Every year, nationals is a return to that youthful enthusiasm and nostalgic era, where every race felt like the most important of our life. Racing in the Southeast (were nationals has been every year since I turned pro) is a truly unique experience. At no other race during the year will the temperature and humidity compete until one has reached triple digits. But with an all-American peloton and a national championship jersey up for grabs, the event is always reminiscent of those early years.
Since I was the only rider at nationals representing Trek – Segafredo, I was free to make up my schedule as I went along. The caveat however, was that I needed to prepare and organize everything myself.

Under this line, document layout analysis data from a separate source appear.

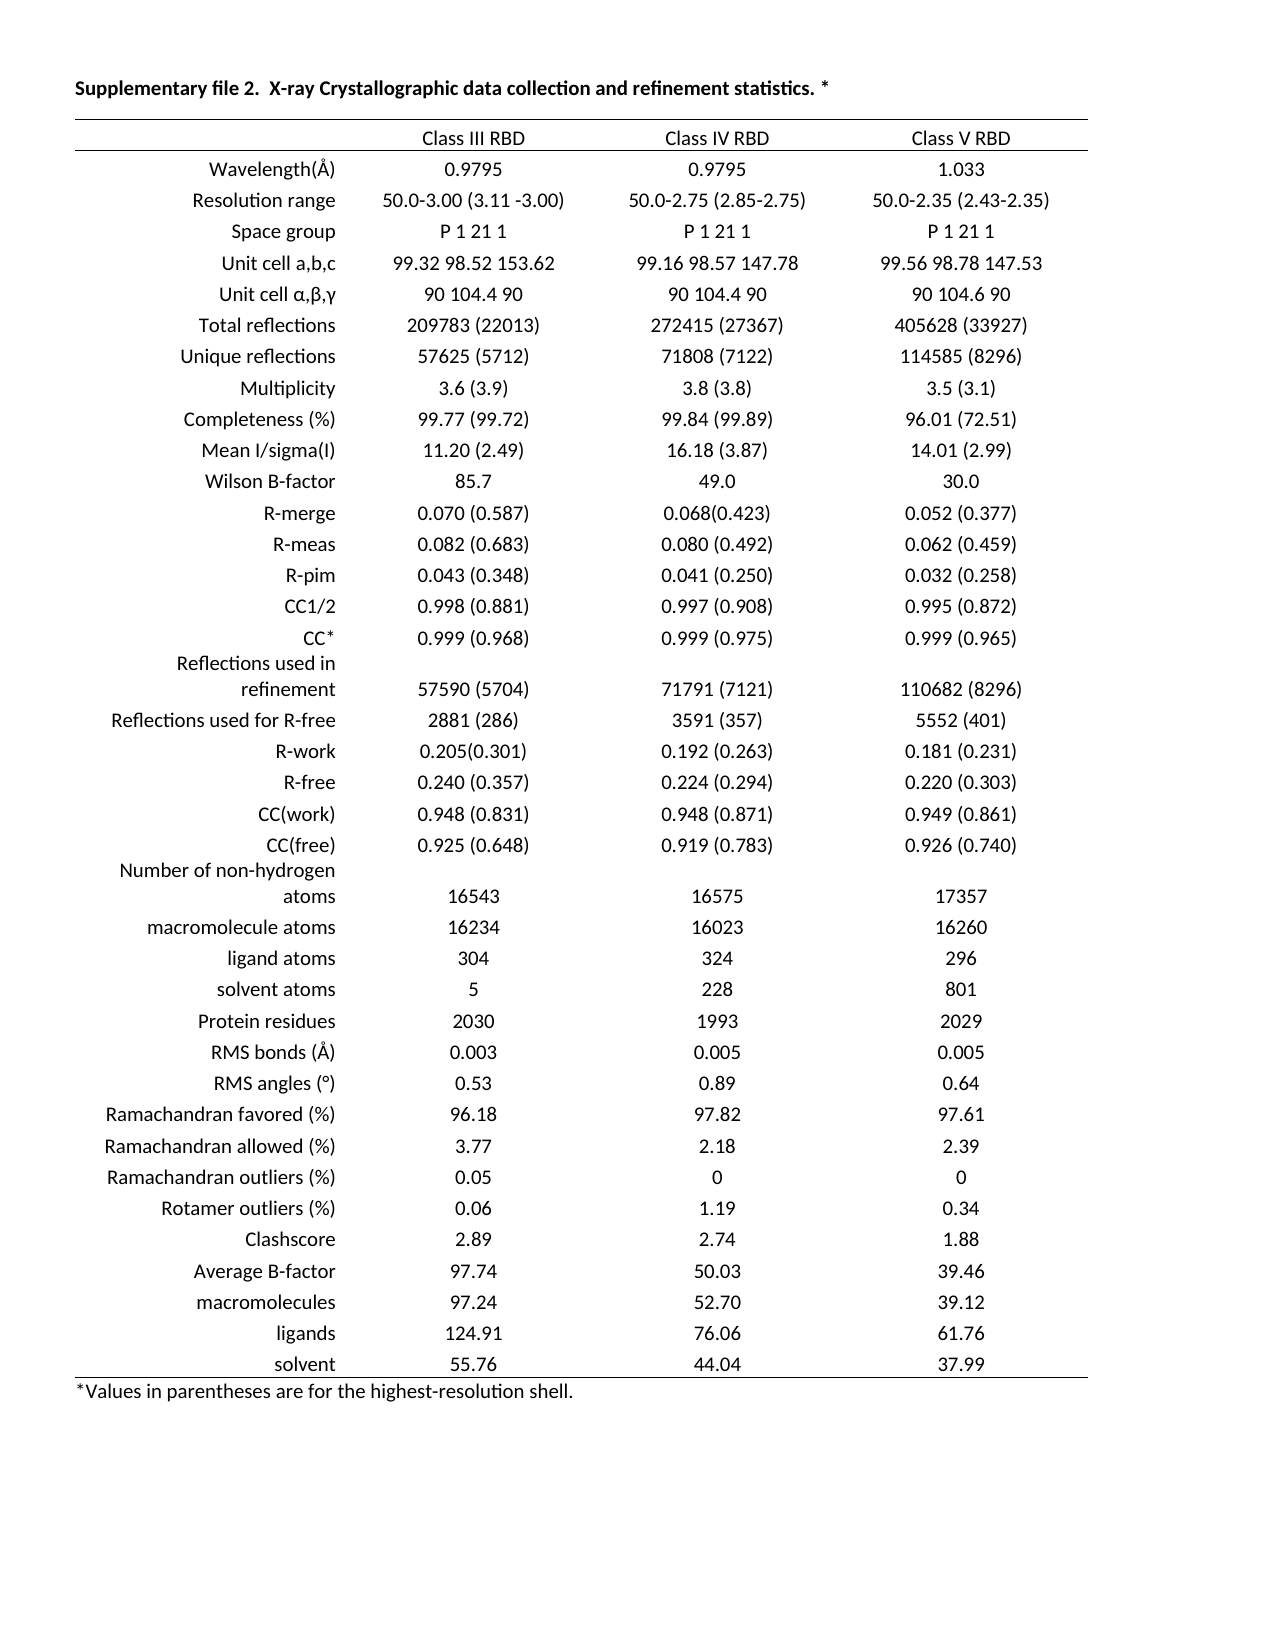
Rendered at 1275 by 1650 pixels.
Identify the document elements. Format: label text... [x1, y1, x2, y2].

table_cell 0.005 [600, 1033, 834, 1064]
table_cell 0.06 [347, 1190, 600, 1221]
table_cell 99.84 (99.89) [600, 400, 834, 432]
table_cell 2881 (286) [347, 701, 600, 732]
table_cell 0.948 (0.831) [347, 795, 600, 826]
table_cell P 1 21 1 [834, 213, 1087, 244]
table_cell 1.19 [600, 1190, 834, 1221]
table_cell 16260 [834, 908, 1087, 939]
table_cell 0.997 (0.908) [600, 588, 834, 619]
table_cell R-meas [75, 525, 347, 557]
table_cell R-free [75, 764, 347, 795]
table_cell 1.033 [834, 151, 1087, 182]
table_cell 801 [834, 971, 1087, 1002]
table_cell 3.8 (3.8) [600, 369, 834, 400]
table_cell Total reflections [75, 307, 347, 338]
table_cell CC(free) [75, 826, 347, 857]
table_cell Clashscore [75, 1221, 347, 1252]
table_cell 5 [347, 971, 600, 1002]
table_cell 37.99 [834, 1346, 1087, 1377]
table_cell Number of non-hydrogen atoms [75, 858, 347, 908]
table_cell 57590 (5704) [347, 650, 600, 701]
table_cell 97.82 [600, 1096, 834, 1127]
table_cell 0.919 (0.783) [600, 826, 834, 857]
table_cell 0.080 (0.492) [600, 525, 834, 557]
table_cell Unique reflections [75, 338, 347, 369]
table_cell solvent atoms [75, 971, 347, 1002]
table_cell 0.53 [347, 1065, 600, 1096]
table_cell 16543 [347, 858, 600, 908]
table_cell RMS angles (°) [75, 1065, 347, 1096]
table_cell 0.999 (0.968) [347, 619, 600, 650]
table_cell ligands [75, 1315, 347, 1346]
table_cell Rotamer outliers (%) [75, 1190, 347, 1221]
table_cell Reflections used for R-free [75, 701, 347, 732]
table_cell 2030 [347, 1002, 600, 1033]
table_cell 0.949 (0.861) [834, 795, 1087, 826]
table_cell 71808 (7122) [600, 338, 834, 369]
table_cell Reflections used in refinement [75, 650, 347, 701]
table_cell 0.9795 [600, 151, 834, 182]
table_cell 0.05 [347, 1158, 600, 1189]
table_cell 99.56 98.78 147.53 [834, 244, 1087, 275]
table_cell 228 [600, 971, 834, 1002]
table_cell Wilson B-factor [75, 463, 347, 494]
table_cell 3.77 [347, 1127, 600, 1158]
table_cell 61.76 [834, 1315, 1087, 1346]
table_cell 405628 (33927) [834, 307, 1087, 338]
table_cell RMS bonds (Å) [75, 1033, 347, 1064]
table_cell 0.9795 [347, 151, 600, 182]
table_cell 50.0-2.35 (2.43-2.35) [834, 182, 1087, 213]
table_cell 97.74 [347, 1252, 600, 1283]
table_cell 114585 (8296) [834, 338, 1087, 369]
table_cell 50.0-2.75 (2.85-2.75) [600, 182, 834, 213]
table_cell Unit cell α,β,γ [75, 275, 347, 307]
table_cell 85.7 [347, 463, 600, 494]
table_cell 99.77 (99.72) [347, 400, 600, 432]
table_cell 5552 (401) [834, 701, 1087, 732]
table_cell Ramachandran favored (%) [75, 1096, 347, 1127]
table_cell 0.043 (0.348) [347, 557, 600, 588]
table_cell Completeness (%) [75, 400, 347, 432]
table_cell 11.20 (2.49) [347, 432, 600, 463]
table_cell 0.999 (0.965) [834, 619, 1087, 650]
table_cell 124.91 [347, 1315, 600, 1346]
table_cell 0.220 (0.303) [834, 764, 1087, 795]
table_cell 96.18 [347, 1096, 600, 1127]
table_cell 90 104.6 90 [834, 275, 1087, 307]
table_cell 3591 (357) [600, 701, 834, 732]
table_cell R-work [75, 733, 347, 764]
table_header [75, 120, 347, 150]
table_cell 0.925 (0.648) [347, 826, 600, 857]
table_cell CC* [75, 619, 347, 650]
table_cell 16023 [600, 908, 834, 939]
table_cell 1993 [600, 1002, 834, 1033]
table_cell CC(work) [75, 795, 347, 826]
table_cell P 1 21 1 [600, 213, 834, 244]
table_cell 0.005 [834, 1033, 1087, 1064]
table_cell 57625 (5712) [347, 338, 600, 369]
table_cell 90 104.4 90 [600, 275, 834, 307]
text Supplementary file 2. X-ray Crystallographic data collection and refinement statistics. * [75, 75, 1200, 100]
table_cell 71791 (7121) [600, 650, 834, 701]
table_cell Mean I/sigma(I) [75, 432, 347, 463]
table_cell Ramachandran allowed (%) [75, 1127, 347, 1158]
table_cell 0.052 (0.377) [834, 494, 1087, 525]
table_cell 16.18 (3.87) [600, 432, 834, 463]
table_cell 2.39 [834, 1127, 1087, 1158]
table_cell 2.89 [347, 1221, 600, 1252]
table_cell 2029 [834, 1002, 1087, 1033]
table_cell 2.74 [600, 1221, 834, 1252]
table_cell 39.12 [834, 1283, 1087, 1314]
table_cell 0.181 (0.231) [834, 733, 1087, 764]
table_cell 99.32 98.52 153.62 [347, 244, 600, 275]
table_cell 14.01 (2.99) [834, 432, 1087, 463]
table_cell solvent [75, 1346, 347, 1377]
table_cell 16575 [600, 858, 834, 908]
text *Values in parentheses are for the highest-resolution shell. [75, 1378, 1200, 1403]
table_cell Multiplicity [75, 369, 347, 400]
table_cell 0 [600, 1158, 834, 1189]
table_cell 0.205(0.301) [347, 733, 600, 764]
table_cell 0.34 [834, 1190, 1087, 1221]
table_cell 0.948 (0.871) [600, 795, 834, 826]
table_cell 0.070 (0.587) [347, 494, 600, 525]
table_cell 0.032 (0.258) [834, 557, 1087, 588]
table_cell 0.082 (0.683) [347, 525, 600, 557]
table_cell 0.062 (0.459) [834, 525, 1087, 557]
table_header Class V RBD [834, 120, 1087, 150]
table_cell 90 104.4 90 [347, 275, 600, 307]
table_cell 209783 (22013) [347, 307, 600, 338]
table_cell Unit cell a,b,c [75, 244, 347, 275]
table_cell P 1 21 1 [347, 213, 600, 244]
table_cell Wavelength(Å) [75, 151, 347, 182]
table_cell 0.998 (0.881) [347, 588, 600, 619]
table_cell R-merge [75, 494, 347, 525]
table_cell 39.46 [834, 1252, 1087, 1283]
table_cell 2.18 [600, 1127, 834, 1158]
table_cell 96.01 (72.51) [834, 400, 1087, 432]
table_cell macromolecule atoms [75, 908, 347, 939]
table_cell Ramachandran outliers (%) [75, 1158, 347, 1189]
table_cell Resolution range [75, 182, 347, 213]
table_cell 1.88 [834, 1221, 1087, 1252]
table_cell Average B-factor [75, 1252, 347, 1283]
table_header Class III RBD [347, 120, 600, 150]
table_cell 0.999 (0.975) [600, 619, 834, 650]
table_cell R-pim [75, 557, 347, 588]
table_cell CC1/2 [75, 588, 347, 619]
table_cell 0.003 [347, 1033, 600, 1064]
table_cell 0.224 (0.294) [600, 764, 834, 795]
table_cell ligand atoms [75, 940, 347, 971]
table_cell 3.6 (3.9) [347, 369, 600, 400]
table_cell 50.03 [600, 1252, 834, 1283]
table_cell 30.0 [834, 463, 1087, 494]
table_cell 0.89 [600, 1065, 834, 1096]
table_cell 97.61 [834, 1096, 1087, 1127]
table_cell 52.70 [600, 1283, 834, 1314]
table_cell macromolecules [75, 1283, 347, 1314]
table_cell 0.192 (0.263) [600, 733, 834, 764]
table_cell 3.5 (3.1) [834, 369, 1087, 400]
table_cell 0.068(0.423) [600, 494, 834, 525]
table_cell 324 [600, 940, 834, 971]
table_cell 296 [834, 940, 1087, 971]
table_cell 0.995 (0.872) [834, 588, 1087, 619]
table_cell 99.16 98.57 147.78 [600, 244, 834, 275]
table_cell Space group [75, 213, 347, 244]
table_cell 44.04 [600, 1346, 834, 1377]
table_cell 55.76 [347, 1346, 600, 1377]
table_cell 50.0-3.00 (3.11 -3.00) [347, 182, 600, 213]
table_cell 0.926 (0.740) [834, 826, 1087, 857]
table_cell 97.24 [347, 1283, 600, 1314]
table_cell 76.06 [600, 1315, 834, 1346]
table_cell 0.240 (0.357) [347, 764, 600, 795]
table_cell 49.0 [600, 463, 834, 494]
table_cell 17357 [834, 858, 1087, 908]
table_cell 110682 (8296) [834, 650, 1087, 701]
table_cell 0.64 [834, 1065, 1087, 1096]
table_cell 272415 (27367) [600, 307, 834, 338]
table_cell 0.041 (0.250) [600, 557, 834, 588]
table_cell 16234 [347, 908, 600, 939]
table_cell 304 [347, 940, 600, 971]
table_cell Protein residues [75, 1002, 347, 1033]
table_cell 0 [834, 1158, 1087, 1189]
table_header Class IV RBD [600, 120, 834, 150]
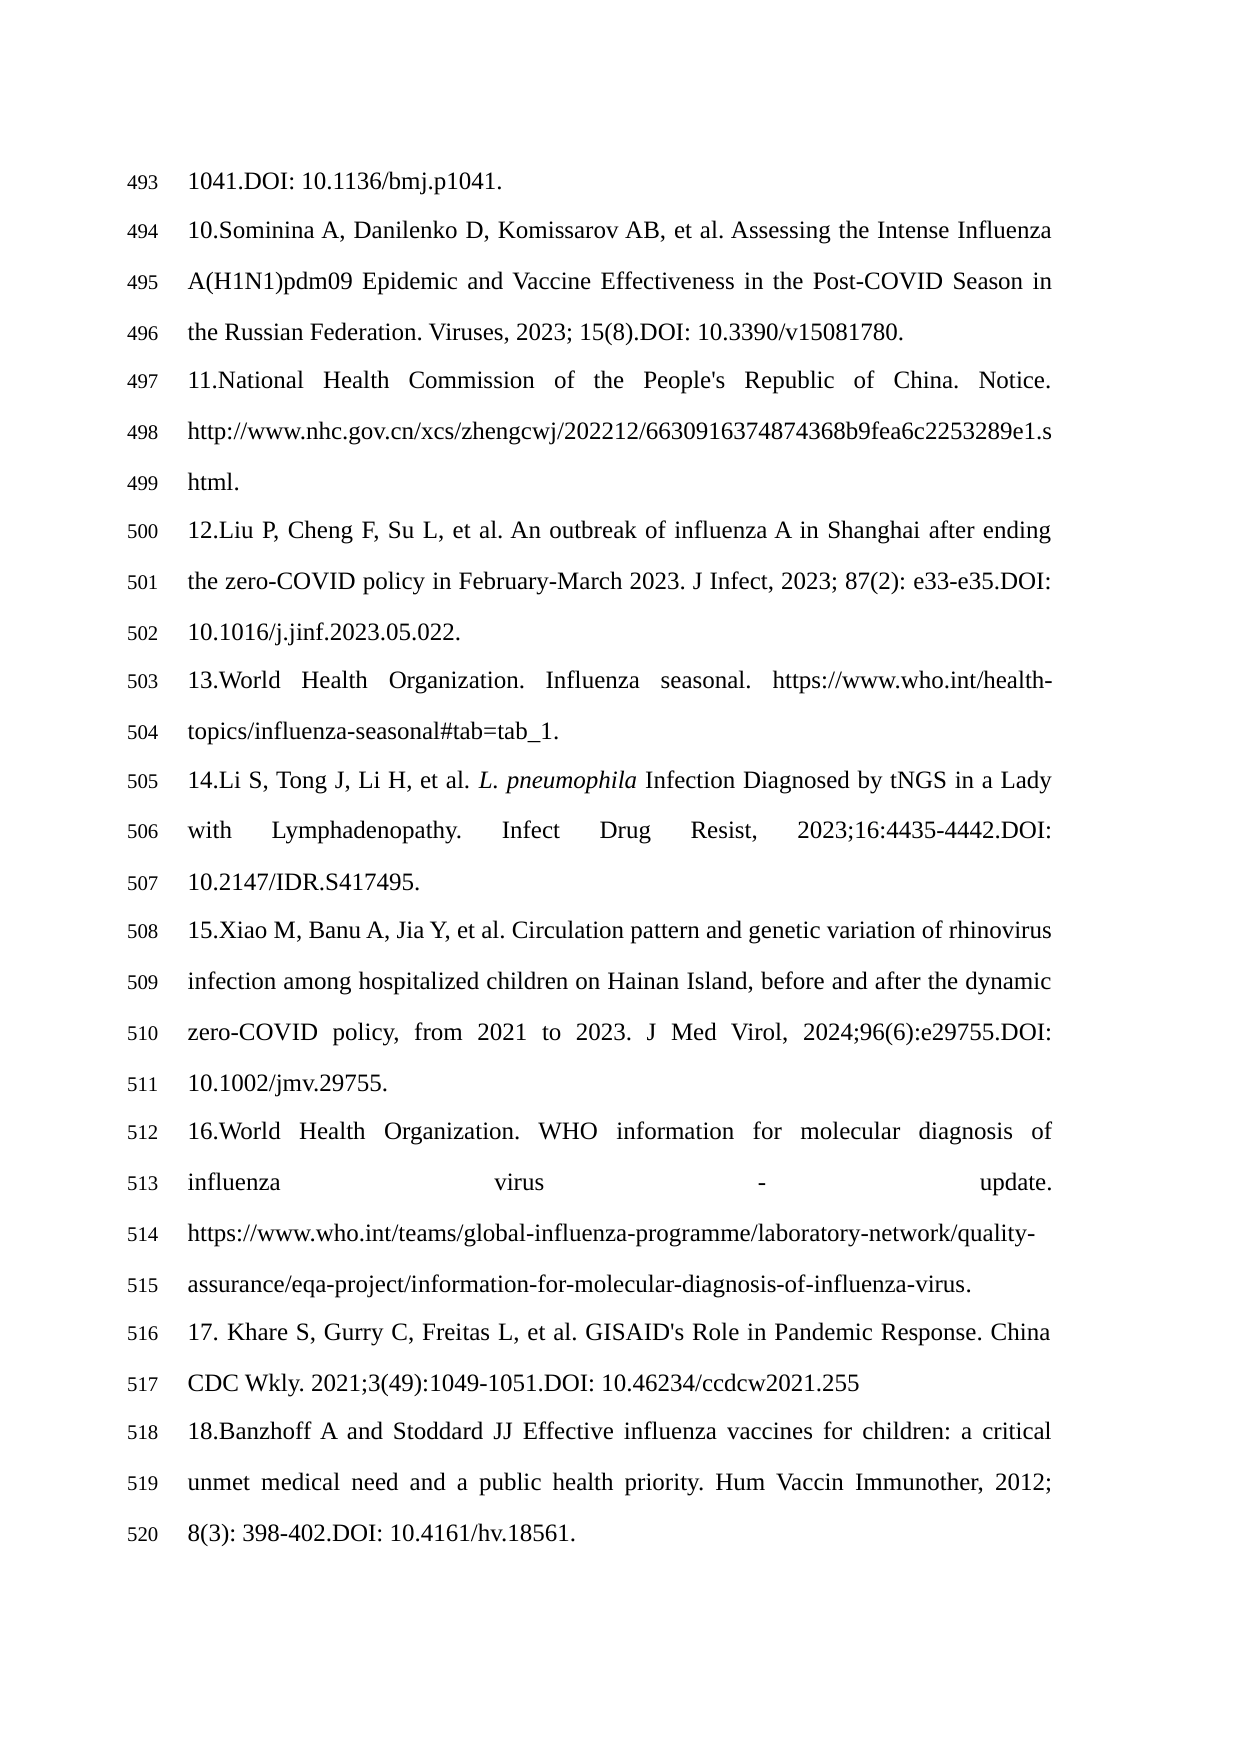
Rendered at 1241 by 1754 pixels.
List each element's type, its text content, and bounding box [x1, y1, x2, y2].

text 16.World Health Organization. WHO information for molecular diagnosis of influenza virus - update. https://www.who.int/teams/global-influenza-programme/laboratory-network/quality-assurance/eqa-project/information-for-molecular-diagnosis-of-influenza-virus. [187, 1113, 1053, 1300]
text 13.World Health Organization. Influenza seasonal. https://www.who.int/health-topics/influenza-seasonal#tab=tab_1. [187, 663, 1053, 748]
text 10.Sominina A, Danilenko D, Komissarov AB, et al. Assessing the Intense Influenza A(H1N1)pdm09 Epidemic and Vaccine Effectiveness in the Post-COVID Season in the Russian Federation. Viruses, 2023; 15(8).DOI: 10.3390/v15081780. [187, 212, 1053, 348]
text 11.National Health Commission of the People's Republic of China. Notice. http://www.nhc.gov.cn/xcs/zhengcwj/202212/6630916374874368b9fea6c2253289e1.shtml. [187, 362, 1053, 498]
text 15.Xiao M, Banu A, Jia Y, et al. Circulation pattern and genetic variation of rhinovirus infection among hospitalized children on Hainan Island, before and after the dynamic zero-COVID policy, from 2021 to 2023. J Med Virol, 2024;96(6):e29755.DOI: 10.1002/jmv.29755. [187, 912, 1053, 1099]
text 18.Banzhoff A and Stoddard JJ Effective influenza vaccines for children: a critical unmet medical need and a public health priority. Hum Vaccin Immunother, 2012; 8(3): 398-402.DOI: 10.4161/hv.18561. [187, 1414, 1053, 1550]
text 17. Khare S, Gurry C, Freitas L, et al. GISAID's Role in Pandemic Response. China CDC Wkly. 2021;3(49):1049-1051.DOI: 10.46234/ccdcw2021.255 [187, 1314, 1053, 1399]
text 14.Li S, Tong J, Li H, et al. L. pneumophila Infection Diagnosed by tNGS in a Lady with Lymphadenopathy. Infect Drug Resist, 2023;16:4435‐4442.DOI: 10.2147/IDR.S417495. [187, 762, 1053, 898]
text 12.Liu P, Cheng F, Su L, et al. An outbreak of influenza A in Shanghai after ending the zero-COVID policy in February-March 2023. J Infect, 2023; 87(2): e33-e35.DOI: 10.1016/j.jinf.2023.05.022. [187, 513, 1053, 648]
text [187, 164, 1053, 198]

The day before the race offered exactly the nostalgia I had been hoping for. Catching up with old teammates and friends in the hotel lobby, instant oatmeal for breakfast, and checking in at race registration. Only I didn’t do that last thing, because I forgot. I haven’t had to go to race registration on my own behalf since 2008. After calling in a few favors I managed to get my race numbers and sign my life away the next morning before the race started (thanks Tom!). By mid-afternoon, it was time to check over my bike and prepare everything for the race the following day. I quickly realized that I had the wrong brake pads for my carbon race wheels, and I had forgotten chain lube. Time to call in some more favors (thanks Seth!). What else was I forgetting … oh yeah, race food (thanks Allen and Alexey!) and extra water bottles (thanks Alex!). By the evening, I was questioning my ability to actually pull off an unsupported race, and my appetite for nostalgia had worn off. All the things we take for granted as WorldTour racers became very obvious.
Early the morning of the race, I was nervous — not just about all the small things I might forget but about the race itself. My legs felt good, but nationals is a tactical crapshoot, especially when you are a team of one. I met Alex Howes and Ben King for breakfast, a mountain of flapjacks drowned in maple syrup at a local diner. Some nostalgia is a good thing, I determined after my belly was full. Back at my hotel room I took longer than usual to pin my race number, shaking from the extra-strong American coffee and pre-race nerves. It was going to be a hot day and the humidity outside was already stifling. Having actually foreseen the necessity of hydration during a long hot race, Alexey had prepared accordingly and was generous enough to share his family and friends’ services as feeders on the course (thanks Vermeulen Clan!).
At high noon, we all shuffled out of our downtown hotel, cleats clacking across the marble lobby floors. Lining up at the start, I could feel my nerves building. With the crack of a gun and that first pedal stroke, nerves gave way to adrenaline and the flood gates opened. Attack after attack strung the field out as we navigated our first lap of the 12-lap race. I had promised myself to ride an aggressive race. Without teammates I had no defensive play and missing the day’s move would mean the end of my race. I followed as much as I could that first lap. The course was unforgiving and the front of the bunch was constantly reshuffling. Counterattacks were going before attacking groups were even clear of the bunch. It was chaos, and it didn’t subside after that first lap. In a race like nationals there is no “script.” Some teams have 12 or more riders, other teams, like mine, have only one, so standard race tactics are thrown out the window. It can be incredibly frustrating, especially when you have a target on your back.
In the end, the field only saw a single lap of “scripted” racing. The remaining laps were an attack-filled sufferfest. With one lap remaining, I felt confident and began planning my final kick up to the line, but it wasn’t to be. Just as everything seemed to be going to plan, with 10km remaining, the relentless attacking resulted in a small group of riders inching up the road. Behind, we were locked in a stalemate. No rider willing to sacrifice themselves bridging across. Only a short hesitation was enough to seal our fate, and we watched as the U.S. title disappeared over the crest of the hill.
I will have to wait another year to be washed over by those nostalgic memories, another year to take a shot at the title.